- **Task objective**
Pull out every one of the lines below word for word, leaving the pictures out of your answer.

- **Record excerpts**
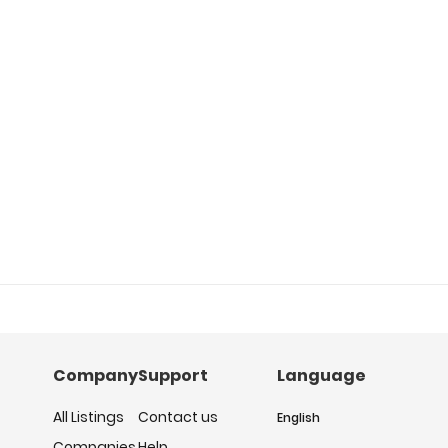
Company
Support
Language
All Listings
Contact us
English
Companies
Help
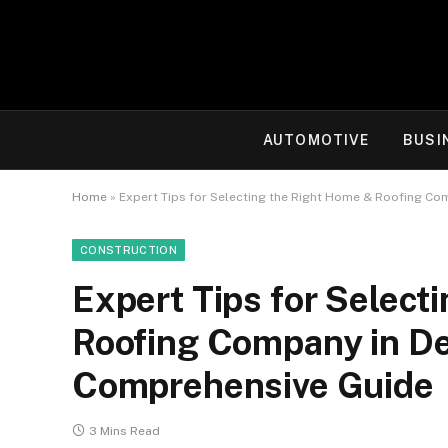
AUTOMOTIVE
BUSI
Home
»
Expert Tips for Selecting the Right Home & Roofing Co
CONSTRUCTION
Expert Tips for Select
Roofing Company in De
Comprehensive Guide
3 Mins Read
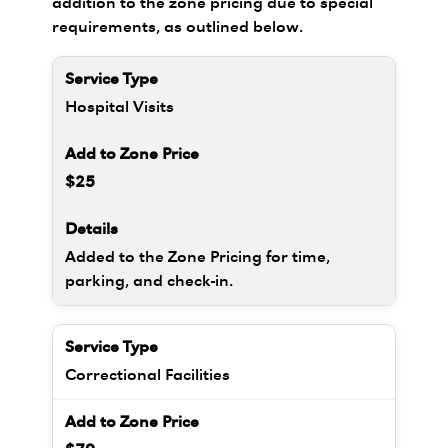
addition to the zone pricing due to special
requirements, as outlined below.
Hospital Visits
$25
Added to the Zone Pricing for time,
parking, and check-in.
Correctional Facilities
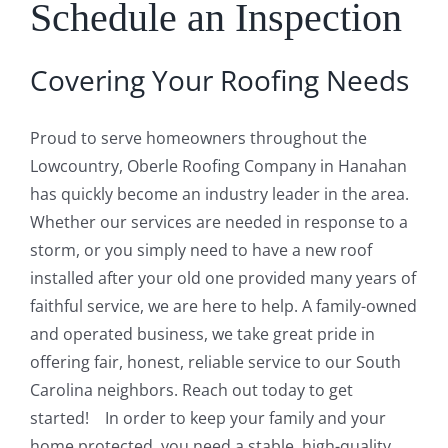
Schedule an Inspection
Covering Your Roofing Needs
Proud to serve homeowners throughout the
Lowcountry, Oberle Roofing Company in Hanahan
has quickly become an industry leader in the area.
Whether our services are needed in response to a
storm, or you simply need to have a new roof
installed after your old one provided many years of
faithful service, we are here to help. A family-owned
and operated business, we take great pride in
offering fair, honest, reliable service to our South
Carolina neighbors. Reach out today to get
started! In order to keep your family and your
home protected, you need a stable, high-quality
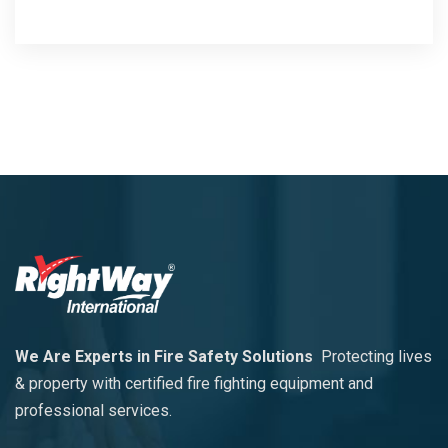
We Are Experts in Fire Safety Solutions
Protecting lives
& property with certified fire fighting equipment and
professional services.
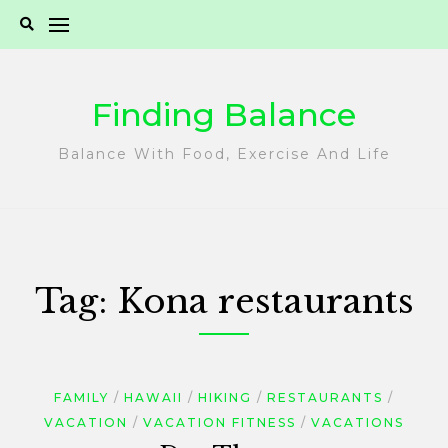
Skip
to
content
Finding Balance
Balance With Food, Exercise And Life
Tag:
Kona restaurants
FAMILY
HAWAII
HIKING
RESTAURANTS
VACATION
VACATION FITNESS
VACATIONS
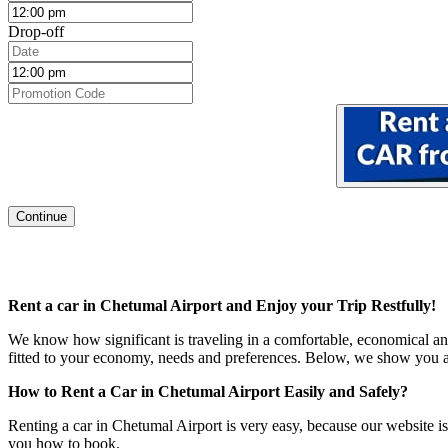
Drop-off
Continue
Rent a car in Chetumal Airport
and Enjoy your Trip Restfully!
We know how significant is traveling in a comfortable, economical and
fitted to your economy, needs and preferences. Below, we show you all
How to Rent a Car in Chetumal Airport Easily and Safely?
Renting a car in Chetumal Airport is very easy, because our website is 
you how to book.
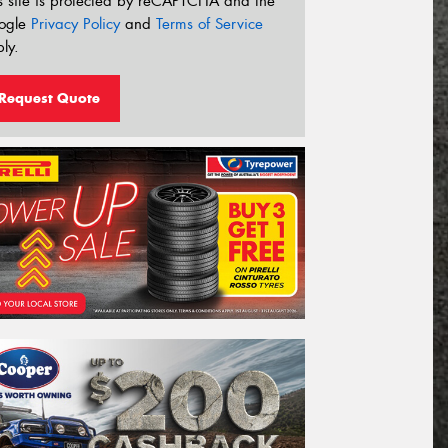
s site is protected by reCAPTCHA and the
ogle
Privacy Policy
and
Terms of Service
ly.
Request Quote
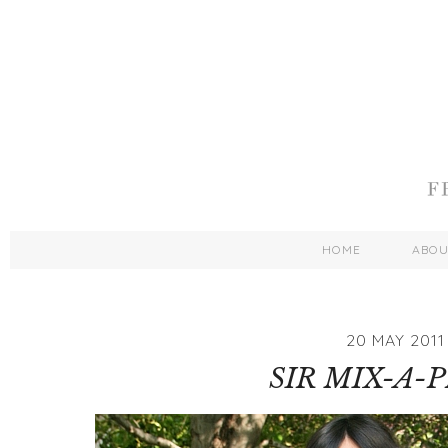
HOME
ABO
20 MAY 2011
SIR MIX-A-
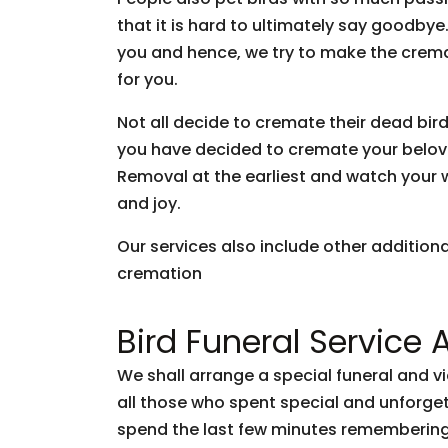
that it is hard to ultimately say goodb
you and hence, we try to make the crem
for you.
Not all decide to cremate their dead bir
you have decided to cremate your belove
Removal at the earliest and watch your wi
and joy.
Our services also include other addition
cremation
Bird Funeral Service 
We shall arrange a special funeral and v
all those who spent special and unforg
spend the last few minutes remembering 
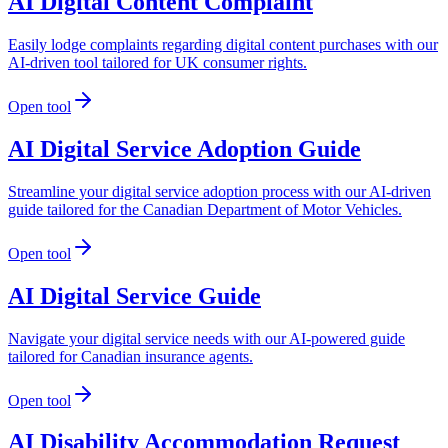
AI Digital Content Complaint
Easily lodge complaints regarding digital content purchases with our
AI-driven tool tailored for UK consumer rights.
Open tool
AI Digital Service Adoption Guide
Streamline your digital service adoption process with our AI-driven
guide tailored for the Canadian Department of Motor Vehicles.
Open tool
AI Digital Service Guide
Navigate your digital service needs with our AI-powered guide
tailored for Canadian insurance agents.
Open tool
AI Disability Accommodation Request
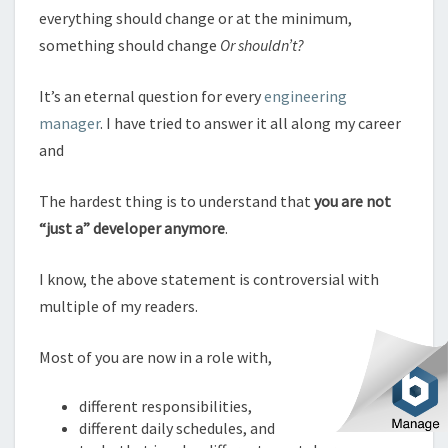
everything should change or at the minimum,
something should change
Or shouldn’t?
It’s an eternal question for every
engineering
manager
. I have tried to answer it all along my career
and
The hardest thing is to understand that
you are not
“just a” developer anymore
.
I know, the above statement is controversial with
multiple of my readers.
Most of you are now in a role with,
different responsibilities,
different daily schedules, and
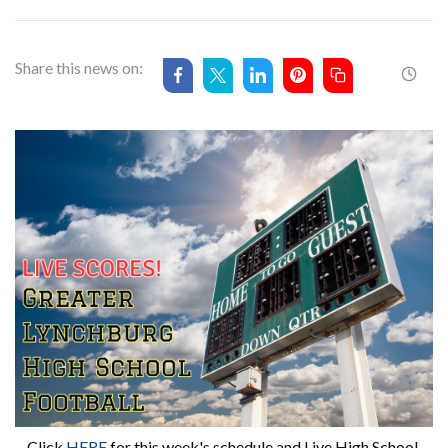
Share this news on:
Click 
HERE
 for this week's schedule and Live High School 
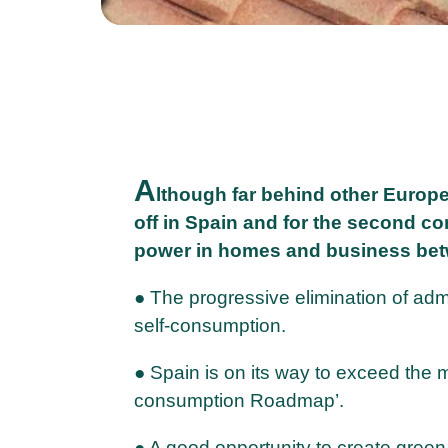
A
lthough far behind other Europ
off in Spain and for the second co
power in homes and business bet
● The progressive elimination of adm
self-consumption.
● Spain is on its way to exceed the m
consumption Roadmap’.
● A good opportunity to create gre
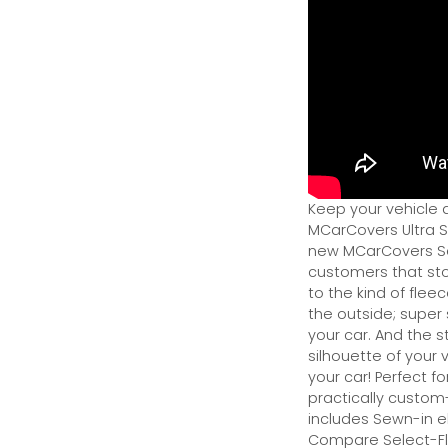
Keep your vehicle 
MCarCovers Ultra So
new MCarCovers Sel
customers that stor
to the kind of flee
the outside; super 
your car. And the s
silhouette of your v
your car! Perfect fo
practically custom-f
includes Sewn-in el
Compare Select-Fl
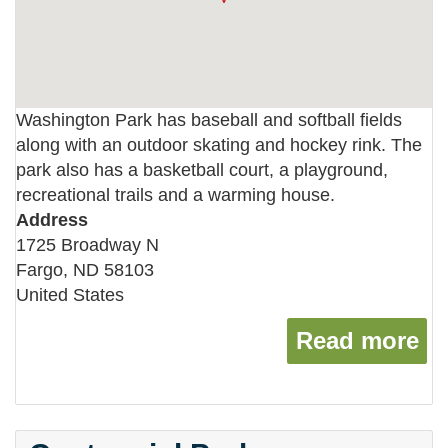
Washington Park has baseball and softball fields
along with an outdoor skating and hockey rink. The
park also has a basketball court, a playground,
recreational trails and a warming house.
Address
1725 Broadway N
Fargo
,
ND
58103
United States
Read more
ab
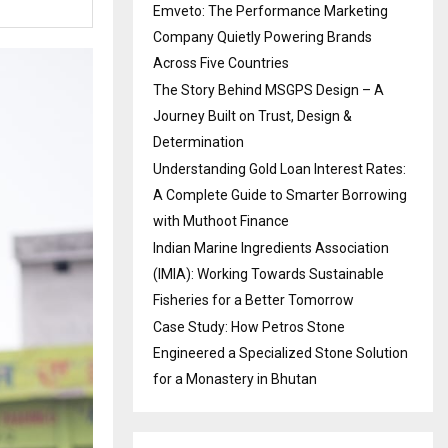
Emveto: The Performance Marketing
Company Quietly Powering Brands
Across Five Countries
The Story Behind MSGPS Design – A
Journey Built on Trust, Design &
Determination
Understanding Gold Loan Interest Rates:
A Complete Guide to Smarter Borrowing
with Muthoot Finance
Indian Marine Ingredients Association
(IMIA): Working Towards Sustainable
Fisheries for a Better Tomorrow
Case Study: How Petros Stone
Engineered a Specialized Stone Solution
for a Monastery in Bhutan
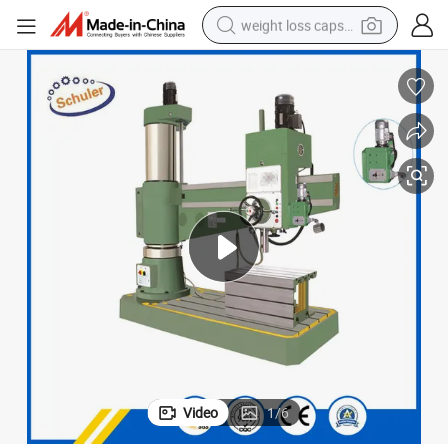
weight loss capsule
electric car
reagent
farm tractor
container house
shoulder bag
electric bike
wheel loader
Video
1
/
6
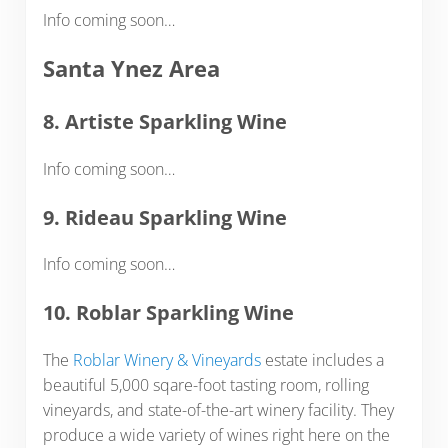
Info coming soon…
Santa Ynez Area
8. Artiste Sparkling Wine
Info coming soon…
9. Rideau Sparkling Wine
Info coming soon…
10. Roblar Sparkling Wine
The
Roblar Winery & Vineyards
estate includes a
beautiful 5,000 sqare-foot tasting room, rolling
vineyards, and state-of-the-art winery facility. They
produce a wide variety of wines right here on the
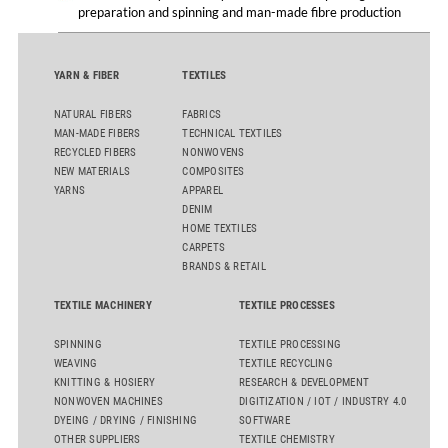
preparation and spinning and man-made fibre production
YARN & FIBER
TEXTILES
NATURAL FIBERS
FABRICS
MAN-MADE FIBERS
TECHNICAL TEXTILES
RECYCLED FIBERS
NONWOVENS
NEW MATERIALS
COMPOSITES
YARNS
APPAREL
DENIM
HOME TEXTILES
CARPETS
BRANDS & RETAIL
TEXTILE MACHINERY
TEXTILE PROCESSES
SPINNING
TEXTILE PROCESSING
WEAVING
TEXTILE RECYCLING
KNITTING & HOSIERY
RESEARCH & DEVELOPMENT
NONWOVEN MACHINES
DIGITIZATION / IOT / INDUSTRY 4.0
DYEING / DRYING / FINISHING
SOFTWARE
OTHER SUPPLIERS
TEXTILE CHEMISTRY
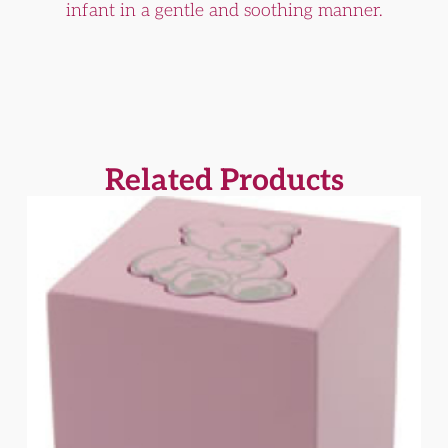
infant in a gentle and soothing manner.
Related Products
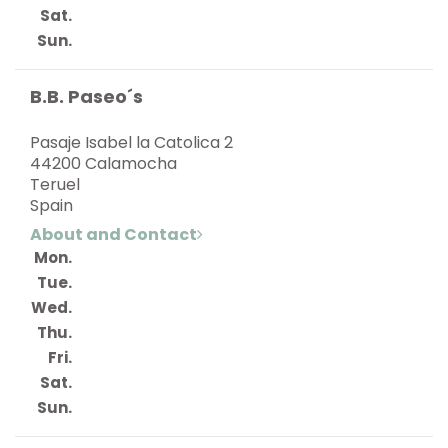
Sat.
Sun.
B.B. Paseo´s
Pasaje Isabel la Catolica 2
44200 Calamocha
Teruel
Spain
About and Contact
Mon.
Tue.
Wed.
Thu.
Fri.
Sat.
Sun.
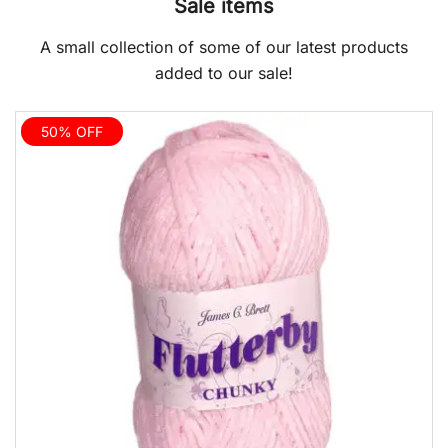
Sale items
A small collection of some of our latest products
added to our sale!
50% OFF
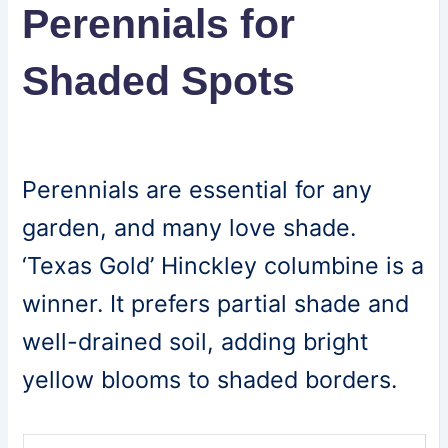
Perennials for
Shaded Spots
Perennials are essential for any
garden, and many love shade.
‘Texas Gold’ Hinckley columbine is a
winner. It prefers partial shade and
well-drained soil, adding bright
yellow blooms to shaded borders.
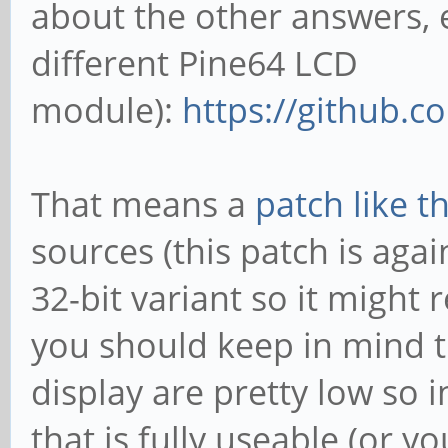
about the other answers, 
different Pine64 LCD
module):
https://github.c
That means a
patch like th
sources (this patch is agai
32-bit variant so it might
you should keep in mind th
display are pretty low so 
that is fully useable (or 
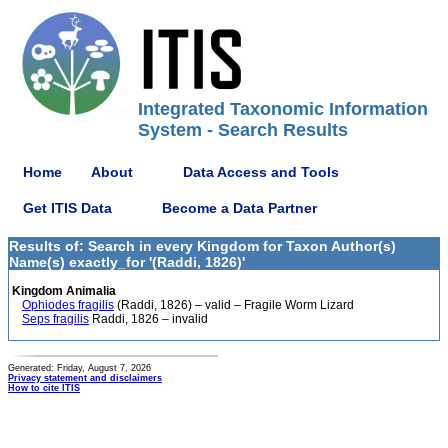
Integrated Taxonomic Information
System - Search Results
Home
About
Data Access and Tools
Get ITIS Data
Become a Data Partner
Results of: Search in every Kingdom for Taxon Author(s)
Name(s) exactly_for '(Raddi, 1826)'
Kingdom Animalia
Ophiodes fragilis
(Raddi, 1826) – valid – Fragile Worm Lizard
Seps fragilis
Raddi, 1826 – invalid
Generated: Friday, August 7, 2026
Privacy statement and disclaimers
How to cite ITIS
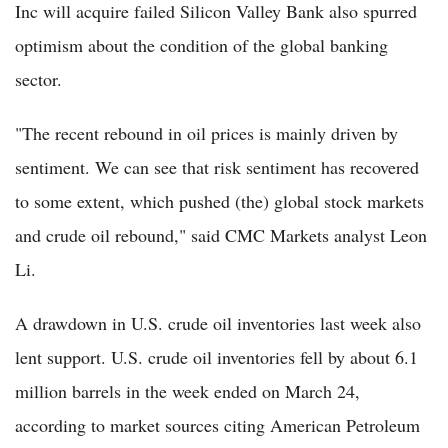
Inc will acquire failed Silicon Valley Bank also spurred
optimism about the condition of the global banking
sector.
"The recent rebound in oil prices is mainly driven by
sentiment. We can see that risk sentiment has recovered
to some extent, which pushed (the) global stock markets
and crude oil rebound," said CMC Markets analyst Leon
Li.
A drawdown in U.S. crude oil inventories last week also
lent support. U.S. crude oil inventories fell by about 6.1
million barrels in the week ended on March 24,
according to market sources citing American Petroleum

- **Answer below**
Company
Support
Language
All Listings
Contact us
English
Companies
Help
AUTOMOTIVE
BUSI
Home
»
Expert Tips for Selecting the Right Home & Roofing Co
CONSTRUCTION
Expert Tips for Select
Roofing Company in De
Comprehensive Guide
3 Mins Read
addition to the zone pricing due to special
requirements, as outlined below.
Hospital Visits
$25
Added to the Zone Pricing for time,
parking, and check-in.
Correctional Facilities
Schedule an Inspection
Covering Your Roofing Needs
Proud to serve homeowners throughout the
Lowcountry, Oberle Roofing Company in Hanahan
has quickly become an industry leader in the area.
Whether our services are needed in response to a
storm, or you simply need to have a new roof
installed after your old one provided many years of
faithful service, we are here to help. A family-owned
and operated business, we take great pride in
offering fair, honest, reliable service to our South
Carolina neighbors. Reach out today to get
started! In order to keep your family and your
home protected, you need a stable, high-quality
We Are Experts in Fire Safety Solutions
Protecting lives
& property with certified fire fighting equipment and
professional services.
Skip
to
content
Finding Balance
Balance With Food, Exercise And Life
Tag:
Kona restaurants
FAMILY
HAWAII
HIKING
RESTAURANTS
VACATION
VACATION FITNESS
VACATIONS
Drop-off
Continue
Rent a car in Chetumal Airport
and Enjoy your Trip Restfully!
We know how significant is traveling in a comfortable, economical and
fitted to your economy, needs and preferences. Below, we show you all
How to Rent a Car in Chetumal Airport Easily and Safely?
Renting a car in Chetumal Airport is very easy, because our website is 
you how to book.
s site is protected by reCAPTCHA and the
ogle
Privacy Policy
and
Terms of Service
ly.
Request Quote
HOME
ABO
20 MAY 2011
SIR MIX-A-
that it is hard to ultimately say goodb
you and hence, we try to make the crem
for you.
Not all decide to cremate their dead bir
you have decided to cremate your belove
Removal at the earliest and watch your wi
and joy.
Our services also include other addition
cremation
Bird Funeral Service 
We shall arrange a special funeral and v
all those who spent special and unforg
spend the last few minutes remembering 
AI Digital Content Complaint
Easily lodge complaints regarding digital content purchases with our
AI-driven tool tailored for UK consumer rights.
Open tool
AI Digital Service Adoption Guide
Streamline your digital service adoption process with our AI-driven
guide tailored for the Canadian Department of Motor Vehicles.
Open tool
AI Digital Service Guide
Navigate your digital service needs with our AI-powered guide
tailored for Canadian insurance agents.
Open tool
AI Disability Accommodation Request
everything should change or at the minimum,
something should change
Or shouldn’t?
It’s an eternal question for every
engineering
manager
. I have tried to answer it all along my career
and
The hardest thing is to understand that
you are not
“just a” developer anymore
.
I know, the above statement is controversial with
multiple of my readers.
Most of you are now in a role with,
different responsibilities,
different daily schedules, and
Share this news on:
Click 
HERE
 for this week's schedule and Live High School 
A
lthough far behind other Europ
off in Spain and for the second co
power in homes and business bet
● The progressive elimination of adm
self-consumption.
● Spain is on its way to exceed the m
consumption Roadmap’.
● A good opportunity to create gre
Keep your vehicle 
MCarCovers Ultra So
new MCarCovers Sel
customers that stor
to the kind of flee
the outside; super 
your car. And the s
silhouette of your v
your car! Perfect fo
practically custom-f
includes Sewn-in el
Compare Select-Fl
Washington Park has baseball and softball fields
along with an outdoor skating and hockey rink. The
park also has a basketball court, a playground,
recreational trails and a warming house.
Address
1725 Broadway N
Fargo
,
ND
58103
United States
Read more
ab
Emveto: The Performance Marketing
Company Quietly Powering Brands
Across Five Countries
The Story Behind MSGPS Design – A
Journey Built on Trust, Design &
Determination
Understanding Gold Loan Interest Rates:
A Complete Guide to Smarter Borrowing
with Muthoot Finance
Indian Marine Ingredients Association
(IMIA): Working Towards Sustainable
Fisheries for a Better Tomorrow
Case Study: How Petros Stone
Engineered a Specialized Stone Solution
for a Monastery in Bhutan
weight loss capsule
electric car
reagent
farm tractor
container house
shoulder bag
electric bike
wheel loader
Video
1
/
6
Info coming soon…
Santa Ynez Area
8. Artiste Sparkling Wine
Info coming soon…
9. Rideau Sparkling Wine
Info coming soon…
10. Roblar Sparkling Wine
The
Roblar Winery & Vineyards
estate includes a
beautiful 5,000 sqare-foot tasting room, rolling
vineyards, and state-of-the-art winery facility. They
produce a wide variety of wines right here on the
preparation and spinning and man-made fibre production
YARN & FIBER
TEXTILES
NATURAL FIBERS
FABRICS
MAN-MADE FIBERS
TECHNICAL TEXTILES
RECYCLED FIBERS
NONWOVENS
NEW MATERIALS
COMPOSITES
YARNS
APPAREL
DENIM
HOME TEXTILES
CARPETS
BRANDS & RETAIL
TEXTILE MACHINERY
TEXTILE PROCESSES
SPINNING
TEXTILE PROCESSING
WEAVING
TEXTILE RECYCLING
KNITTING & HOSIERY
RESEARCH & DEVELOPMENT
NONWOVEN MACHINES
DIGITIZATION / IOT / INDUSTRY 4.0
DYEING / DRYING / FINISHING
SOFTWARE
OTHER SUPPLIERS
TEXTILE CHEMISTRY
infant in a gentle and soothing manner.
Related Products
Sat.
Sun.
B.B. Paseo´s
Pasaje Isabel la Catolica 2
44200 Calamocha
Teruel
Spain
About and Contact
Mon.
Tue.
Wed.
Thu.
Fri.
Sat.
Sun.
Sale items
A small collection of some of our latest products
added to our sale!
50% OFF
Perennials for
Shaded Spots
Perennials are essential for any
garden, and many love shade.
‘Texas Gold’ Hinckley columbine is a
winner. It prefers partial shade and
well-drained soil, adding bright
yellow blooms to shaded borders.
about the other answers, 
different Pine64 LCD
module):
https://github.c
That means a
patch like th
sources (this patch is agai
32-bit variant so it might
you should keep in mind th
display are pretty low so 
that is fully useable (or 
Integrated Taxonomic Information
System - Search Results
Home
About
Data Access and Tools
Get ITIS Data
Become a Data Partner
Results of: Search in every Kingdom for Taxon Author(s)
Name(s) exactly_for '(Raddi, 1826)'
Kingdom Animalia
Ophiodes fragilis
(Raddi, 1826) – valid – Fragile Worm Lizard
Seps fragilis
Raddi, 1826 – invalid
Generated: Friday, August 7, 2026
Privacy statement and disclaimers
How to cite ITIS
Inc will acquire failed Silicon Valley Bank also spurred
optimism about the condition of the global banking
sector.
"The recent rebound in oil prices is mainly driven by
sentiment. We can see that risk sentiment has recovered
to some extent, which pushed (the) global stock markets
and crude oil rebound," said CMC Markets analyst Leon
Li.
A drawdown in U.S. crude oil inventories last week also
lent support. U.S. crude oil inventories fell by about 6.1
million barrels in the week ended on March 24,
according to market sources citing American Petroleum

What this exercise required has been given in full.